Daniel Swain, a UCLA climate scientist, told the newspaper that natural variability still exists, “but we’re starting to see the long-term, human-caused warming signal overwhelming that volatility. At this point, there aren’t any unprecedentedly extreme heat events on Earth that haven’t been exacerbated by climate change.”

I know enough about contemporary American politics to know that no amount of evidence would persuade Scalise, but if he could get over his conspiracy theory about unidentified rascals who want to “control” Americans’ lives for some unstated reason, the GOP leader might realize that an “honest” conversation about science would lead to some facts he prefers not to acknowledge. The New York Times reported last week:

Catastrophic floods in the Hudson Valley. An unrelenting heat dome over Phoenix. Ocean temperatures hitting 90 degrees Fahrenheit off the coast of Miami. A surprising deluge in Vermont, a rare tornado in Delaware. A decade ago, any one of these events would have been seen as an aberration. This week, they are happening simultaneously as climate change fuels extreme weather, prompting Governor Kathy Hochul of New York, a Democrat, to call it “our new normal.”

The same report pointed to research that deadly flooding in Pakistan in 2022, a heat dome over the Pacific Northwest in 2021, and Hurricane Maria in 2017 “were all made worse by climate change.”

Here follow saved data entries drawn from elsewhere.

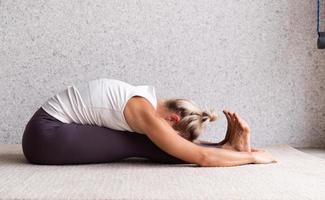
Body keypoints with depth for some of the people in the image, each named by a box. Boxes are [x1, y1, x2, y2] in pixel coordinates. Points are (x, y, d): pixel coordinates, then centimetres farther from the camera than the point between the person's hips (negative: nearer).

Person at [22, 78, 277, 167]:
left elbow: (187, 144, 9)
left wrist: (230, 145, 1)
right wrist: (252, 156, -15)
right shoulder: (146, 114, -24)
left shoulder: (153, 103, 3)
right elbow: (202, 157, -25)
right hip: (45, 136, -8)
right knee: (139, 145, -15)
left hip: (55, 131, 8)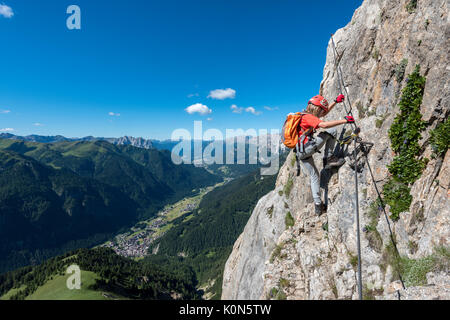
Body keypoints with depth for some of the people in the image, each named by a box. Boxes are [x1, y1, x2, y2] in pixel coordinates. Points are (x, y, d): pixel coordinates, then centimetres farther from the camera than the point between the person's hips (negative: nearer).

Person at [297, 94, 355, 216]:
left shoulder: (305, 116, 20)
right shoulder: (309, 117, -9)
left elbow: (324, 113, 33)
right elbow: (324, 125, -26)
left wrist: (335, 102, 29)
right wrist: (345, 120, -22)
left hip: (301, 153, 10)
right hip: (307, 147, -10)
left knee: (314, 176, 18)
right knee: (332, 130, -1)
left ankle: (318, 205, 19)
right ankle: (328, 159, 0)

Michael Mann, a climate scientist at the University of Pennsylvania, told the Times, “Climate change is here, now. It’s not far away in the Antarctic and it’s not off in the future. It’s these climate change fueled extreme weather events that we are all living through.”

Even if Scalise is inclined to shrug his shoulders in response to all of this, shouldn’t he at least care about fiscal responsibility? From the Times’ report:

Weather disasters that cost more than $1 billion in damage are on the upswing in the United States, according to a Climate Central analysis of data from the National Oceanic and Atmospheric Administration. In 1980, the average time between billion-dollar disasters was 82 days. From 2018-22, the average time between these most extreme events, even controlled for inflation, was just 18 days.

“Climate change is pushing these events to new levels,” Bernadette Woods Placky, chief meteorologist at Climate Central, added. “We don’t get breaks in between them to recover like we used to.”

If the House majority leader wants to “talk honestly about science,” then let’s talk honestly about science.